Langsung ke konten utama

Imparsial : Panglima TNI dan Komnas HAM Jangan Permisif Soal Papua

Beberapa kasus yang jelas-jelas terjadi dan menjadi temuan Komisi Nasional Hak Asasi Manusia (Komnas HAM) serta sikap dan pandangan Markas Besar Tentara Nasional Indonesia (Mabes TNI) yang membenarkan adanya peristiwa tanpa ada unsur pelanggaran HAM atau hanya dikategorikan pelanggaran perinrah, justru mendapat tanggapan dari Imparsial Imparsial The Indonesian Human Rights Monitor, bahwa Panglima TNI dan Komnas HAM tidak boleh permisif atau pasif terhadap para pelaku pelanggaran HAM.

Hal ini sebagaimana disampaikan oleh Direktur Eksekutif Imparsial Indonesia, Poengky Indarti, dalam pressreleasenya yang diterima JUBI, di Jayapura, Jumat (7/1), sekaligus menjelaskan bahwa hasil pemantauan dan penyelidikan atas kekerasan yang dilakukan aparat TNI Batalyon 753/AVT di Puncak Jaya akhirnya selesai dilakukan oleh Komnas HAM, dimana dalam kesimpulannya Komnas menyebutkan telah terjadi pelanggaran HAM di Puncak Jaya.

"Dimana, Kasus-kasus itu meliputi pertama, peristiwa pembunuhan terhadap Pendeta Kinderman Gire; Kedua, peristiwa video tindak kekerasan dalam pelaksanaan operasi keamanan, serta ketiga, peristiwa video tindak kekerasan dalam proses interogasi," tulis Poengky dalam releasenya.

Imparsial menilai temuan Komnas HAM atas terjadinya kekerasan di Puncak Jaya merupakan sesuatu hal yang belum tuntas dan harus segera ditindaklanjuti.
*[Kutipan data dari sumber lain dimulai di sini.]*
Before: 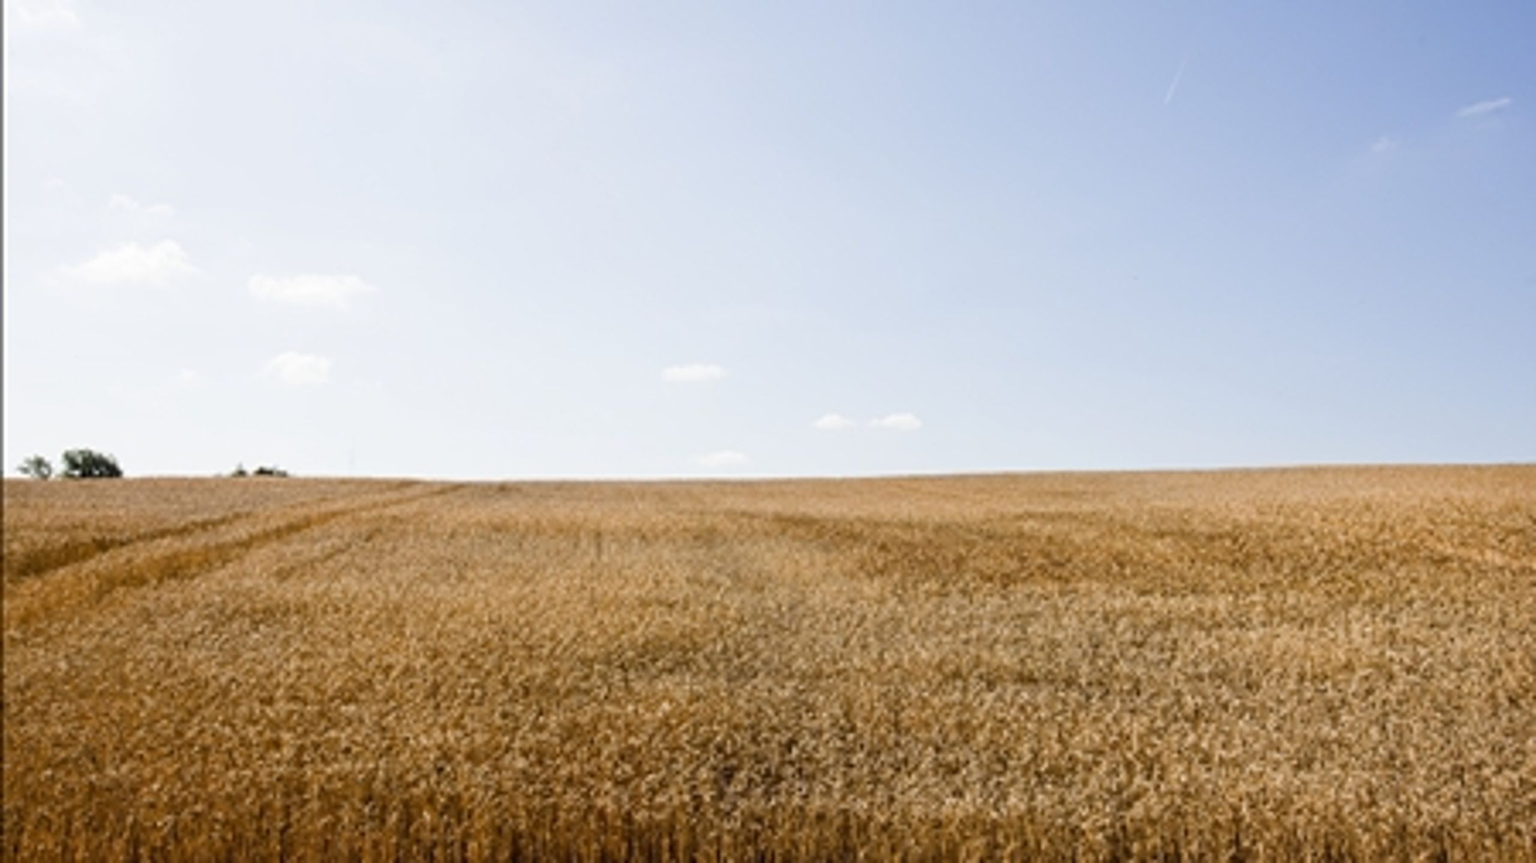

Di sini, Komnas HAM perlu secara lebih aktif dan lebih serius didalam menindaklanjuti rangkaian kasus kekerasan yang terjadi.

"Komnas HAM tidak boleh ragu-ragu apalagi permisif dalam melakukan proses pengungkapan kasus-kasus yang terjadi. Ketegasan Komnas HAM dalam menindaklanjuti hasil temuannya menjadi langkah penting pengungkapan kasus yang terjadi," pesannya.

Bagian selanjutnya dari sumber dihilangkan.